- **Raw records**:
|---|

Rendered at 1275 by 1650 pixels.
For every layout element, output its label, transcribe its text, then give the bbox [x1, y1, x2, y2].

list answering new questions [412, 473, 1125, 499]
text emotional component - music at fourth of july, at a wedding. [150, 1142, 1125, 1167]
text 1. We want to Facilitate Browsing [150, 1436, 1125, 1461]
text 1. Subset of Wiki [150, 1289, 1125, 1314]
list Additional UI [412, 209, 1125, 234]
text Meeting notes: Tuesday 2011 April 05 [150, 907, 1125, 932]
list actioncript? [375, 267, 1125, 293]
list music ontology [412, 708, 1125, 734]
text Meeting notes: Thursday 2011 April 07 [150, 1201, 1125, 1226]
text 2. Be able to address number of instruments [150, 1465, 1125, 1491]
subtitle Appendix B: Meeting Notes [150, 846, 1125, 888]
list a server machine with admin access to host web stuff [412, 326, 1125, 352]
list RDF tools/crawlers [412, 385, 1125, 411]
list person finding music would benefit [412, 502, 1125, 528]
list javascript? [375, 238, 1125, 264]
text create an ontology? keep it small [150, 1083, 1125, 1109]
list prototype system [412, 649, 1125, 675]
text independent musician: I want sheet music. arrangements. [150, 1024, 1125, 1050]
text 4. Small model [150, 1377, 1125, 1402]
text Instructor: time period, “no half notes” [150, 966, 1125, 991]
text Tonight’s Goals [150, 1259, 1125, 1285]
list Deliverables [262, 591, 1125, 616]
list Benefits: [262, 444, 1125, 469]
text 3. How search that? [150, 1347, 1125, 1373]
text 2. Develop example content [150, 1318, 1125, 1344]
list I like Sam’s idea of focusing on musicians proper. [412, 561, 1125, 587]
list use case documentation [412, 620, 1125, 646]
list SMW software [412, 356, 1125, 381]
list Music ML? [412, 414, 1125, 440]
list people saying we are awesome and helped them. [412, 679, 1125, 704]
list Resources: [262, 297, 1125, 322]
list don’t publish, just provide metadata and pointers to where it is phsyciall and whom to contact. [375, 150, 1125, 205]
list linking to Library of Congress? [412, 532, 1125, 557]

|---|

- **Exercise description**: Set down the material above word for word, from its first line through the line containing "For every layout", and include both of those lines.

- **Task answer**:
Rendered at 1275 by 1650 pixels.
For every layout element, output its label, transcribe its text, then give the bbox [x1, y1, x2, y2].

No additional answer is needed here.